* _PASSAGE TO READ_
Boost flower sales year-round with strategic seasonal campaigns.

By: THURSD | 19-08-2024 | 9 min read
Floral Education Flowers
maximize flower sale

We all know very well we should stock roses in advance for February 14th and be ready for a buying frenzy on Mother’s Day. The rest of the year, unfortunately, is not that easy to prepare for. As one of the most seasonally dependent industries, everyone in the flower business understands how supply and demand change dramatically throughout the year. Depending not only on calendar events and trends but also on climate, logistics, and cost fluctuations.

Very few retailers nowadays, regardless of industry, have no online presence or do not accommodate Internet orders, at least to some degree, and that includes flower shops. You may be running a ‘brick and mortar’ store with a limited online presence that tends to be secondary to your primary customer base of passing trade in your geographical vicinity and word of mouth. Or you may operate an exclusively online flower shop, relying on an outstanding eCommerce website, social-media activity & and just-in-time deliveries as your primary business model. In both cases, the two most important factors for business success remain:

Firstly, you have to sell products that your customers want. Secondly, it’s crucial to navigate the supply/demand and cost curves created by the seasonal availability of flowers and plants.

 

Lady holding bunch of flowers
Picture by @Amina Filkins

 

E-Commerce Versus Social Media

Many small florist shops rely solely on Facebook (FB) or other social media platforms instead of going into trouble with having a website built. After all, optimizing a site for search engines (SEO) is almost a full-time job in itself. Also, many florists know a lot about flowers but precious little about coding, keywords, latent semantic indexing (LSI), meta tags, and all that alchemy. Paying someone else to do all this stuff is also often ineffective and expensive.

At least on FB or Instagram, you have interest groups and local communities online, which offer a ready-made audience. As a result, many florists choose to use a website solely to support their primary physical shop business, merely paying lip service to the Internet.

But whatever route you choose, online marketing in one way or another can’t be ignored as an essential way to grow your customer base.

Draw up a Marketing Plan

In fact, it’s an even better idea to have a marketing plan as part of a comprehensive business plan. Business plan templates are available widely over the internet, whichever you choose is a matter of taste and practicality – but the very act of filling in the template blanks makes you think of things you might never have considered to improve your enterprise.

* _DATA ENTRIES_
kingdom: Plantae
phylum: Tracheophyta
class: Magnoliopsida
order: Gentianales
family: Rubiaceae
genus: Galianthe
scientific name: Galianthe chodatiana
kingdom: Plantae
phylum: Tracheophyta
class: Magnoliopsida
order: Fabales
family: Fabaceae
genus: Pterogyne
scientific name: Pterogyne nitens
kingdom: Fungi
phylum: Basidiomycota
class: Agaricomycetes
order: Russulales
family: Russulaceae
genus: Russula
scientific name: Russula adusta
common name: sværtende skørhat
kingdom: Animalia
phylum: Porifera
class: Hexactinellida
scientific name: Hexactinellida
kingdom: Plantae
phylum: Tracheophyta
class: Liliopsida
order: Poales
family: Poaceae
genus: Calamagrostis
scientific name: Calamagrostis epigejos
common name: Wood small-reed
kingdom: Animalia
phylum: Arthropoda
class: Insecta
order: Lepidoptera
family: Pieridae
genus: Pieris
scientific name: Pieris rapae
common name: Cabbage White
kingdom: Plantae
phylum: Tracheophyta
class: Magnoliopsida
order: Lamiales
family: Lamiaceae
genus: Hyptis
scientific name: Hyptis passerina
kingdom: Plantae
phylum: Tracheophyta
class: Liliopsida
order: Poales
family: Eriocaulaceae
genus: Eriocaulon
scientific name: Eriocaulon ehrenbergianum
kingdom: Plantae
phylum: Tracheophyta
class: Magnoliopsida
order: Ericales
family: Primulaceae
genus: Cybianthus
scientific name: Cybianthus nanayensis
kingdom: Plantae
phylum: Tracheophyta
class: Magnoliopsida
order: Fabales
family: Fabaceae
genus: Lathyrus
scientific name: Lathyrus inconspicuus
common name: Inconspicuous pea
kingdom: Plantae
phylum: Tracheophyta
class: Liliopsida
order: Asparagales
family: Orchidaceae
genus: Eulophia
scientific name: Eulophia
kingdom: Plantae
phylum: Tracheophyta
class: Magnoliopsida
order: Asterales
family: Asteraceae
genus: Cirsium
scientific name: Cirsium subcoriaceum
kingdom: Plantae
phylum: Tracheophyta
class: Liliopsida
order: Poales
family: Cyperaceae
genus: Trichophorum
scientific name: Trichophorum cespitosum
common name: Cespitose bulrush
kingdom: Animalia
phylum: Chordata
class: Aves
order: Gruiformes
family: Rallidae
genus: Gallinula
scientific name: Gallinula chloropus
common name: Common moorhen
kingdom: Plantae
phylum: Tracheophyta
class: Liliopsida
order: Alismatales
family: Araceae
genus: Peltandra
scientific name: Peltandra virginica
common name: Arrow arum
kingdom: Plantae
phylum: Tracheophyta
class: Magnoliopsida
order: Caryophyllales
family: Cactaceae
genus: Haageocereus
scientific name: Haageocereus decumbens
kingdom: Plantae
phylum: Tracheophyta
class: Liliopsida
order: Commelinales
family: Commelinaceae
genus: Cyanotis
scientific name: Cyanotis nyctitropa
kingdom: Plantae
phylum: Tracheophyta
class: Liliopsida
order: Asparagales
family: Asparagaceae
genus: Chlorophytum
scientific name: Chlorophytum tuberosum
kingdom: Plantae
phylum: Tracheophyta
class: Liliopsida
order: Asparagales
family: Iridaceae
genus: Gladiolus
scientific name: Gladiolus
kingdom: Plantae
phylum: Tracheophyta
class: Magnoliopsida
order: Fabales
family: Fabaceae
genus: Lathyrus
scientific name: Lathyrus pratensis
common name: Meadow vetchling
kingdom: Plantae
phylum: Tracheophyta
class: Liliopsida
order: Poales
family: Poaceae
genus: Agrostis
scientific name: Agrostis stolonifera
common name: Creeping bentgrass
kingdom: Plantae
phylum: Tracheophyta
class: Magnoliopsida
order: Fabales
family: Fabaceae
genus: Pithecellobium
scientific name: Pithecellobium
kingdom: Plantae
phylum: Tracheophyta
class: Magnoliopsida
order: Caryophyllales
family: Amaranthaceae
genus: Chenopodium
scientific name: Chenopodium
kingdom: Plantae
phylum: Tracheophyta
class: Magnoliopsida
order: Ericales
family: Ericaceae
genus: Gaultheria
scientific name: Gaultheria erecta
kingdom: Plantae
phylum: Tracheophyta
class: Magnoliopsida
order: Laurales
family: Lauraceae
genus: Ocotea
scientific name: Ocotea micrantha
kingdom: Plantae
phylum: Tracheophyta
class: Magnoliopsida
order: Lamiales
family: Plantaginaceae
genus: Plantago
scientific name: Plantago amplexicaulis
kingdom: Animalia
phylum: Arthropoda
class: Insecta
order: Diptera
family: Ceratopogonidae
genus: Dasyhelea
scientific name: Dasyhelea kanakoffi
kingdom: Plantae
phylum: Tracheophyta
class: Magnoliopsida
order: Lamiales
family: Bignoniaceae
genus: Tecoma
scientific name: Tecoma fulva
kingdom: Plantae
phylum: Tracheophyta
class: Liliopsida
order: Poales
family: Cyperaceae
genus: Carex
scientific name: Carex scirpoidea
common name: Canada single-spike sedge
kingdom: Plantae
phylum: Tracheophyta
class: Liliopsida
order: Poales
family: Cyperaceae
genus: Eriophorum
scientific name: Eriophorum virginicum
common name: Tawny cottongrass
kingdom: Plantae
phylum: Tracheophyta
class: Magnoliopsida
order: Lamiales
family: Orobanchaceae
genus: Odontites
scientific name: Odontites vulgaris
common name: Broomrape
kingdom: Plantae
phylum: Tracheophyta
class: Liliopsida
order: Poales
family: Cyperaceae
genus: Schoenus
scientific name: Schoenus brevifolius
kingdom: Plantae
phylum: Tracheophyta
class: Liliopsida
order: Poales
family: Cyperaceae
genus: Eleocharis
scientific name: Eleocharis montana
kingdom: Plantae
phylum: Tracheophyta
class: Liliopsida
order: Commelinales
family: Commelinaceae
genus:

* _WRITTEN TASKS_
1. According to the article on seasonal flower sales, what do many small florist shops rely on instead of having a website built?
2. Carry on the article about seasonal flower sales, picking up right after its final sentence.

* _FINAL RESULTS_
1. They rely solely on Facebook or other social media platforms.

2.
Maximizing flower sales throughout the year via an e-commerce website involves not just one but a combination of several marketing strategies.

Things to consider in no particular order might be customer engagement, assessing customer needs, the variety of your products to address those needs, and, perhaps most importantly, ensuring that any eCommerce website provides a friction-free customer experience.

 

Bouquet for sale at local flower shop
Picture by @Julia Volk

 

Understanding Your Customers’ Requirements

Identifying key demographics is the first task. What are your various customers’ ages, genders, occupations, and preferences? An examination of buying habits might reveal the fact that some folks buy flowers for others as part of celebrating occasions, while some might just purchase flora and plants to brighten up their home every so often.

So how do you find out these things? This is where social media comes in. You can use open questions on Facebook, Twitter, and even LinkedIn polls to find out how often people might wish to buy flowers and for whom.

Never forget, when marketing on social media, very strong images are absolutely essential. In short, nobody will read a post about posies without a pleasing picture of some peonies and petunias! But this is where careful research on free image libraries comes in. Some very strong photos of super floral arrangements can be downloaded for free – sometimes you have to credit the photographer; more often you can donate a couple of dollars, pounds, or euros via the host website’s conduit.

Once you have identified the demographics of your potential customers, your marketing plan should then include segmenting those people in terms of, say, wedding planners, family gift buyers, corporate clients, etc. For corporate sales to company events and office parties, LinkedIn is the best conduit to use, as it allows you to identify corporate party planners, hoteliers, etc. at a granular level.

 

lady smell flowers bouquet
Picture by @Laura James

 

The Schlep of SEO

Unfortunately, some level of SEO is essential, despite it being hard work. There are really two aspects to this – the server-side technicalities of whether your site is ‘responsive’ (i.e. whether it works and looks good on a mobile phone), how quickly it loads, and the ease of User Experience (UX) so that people can find what they’re looking for without having to search for hours.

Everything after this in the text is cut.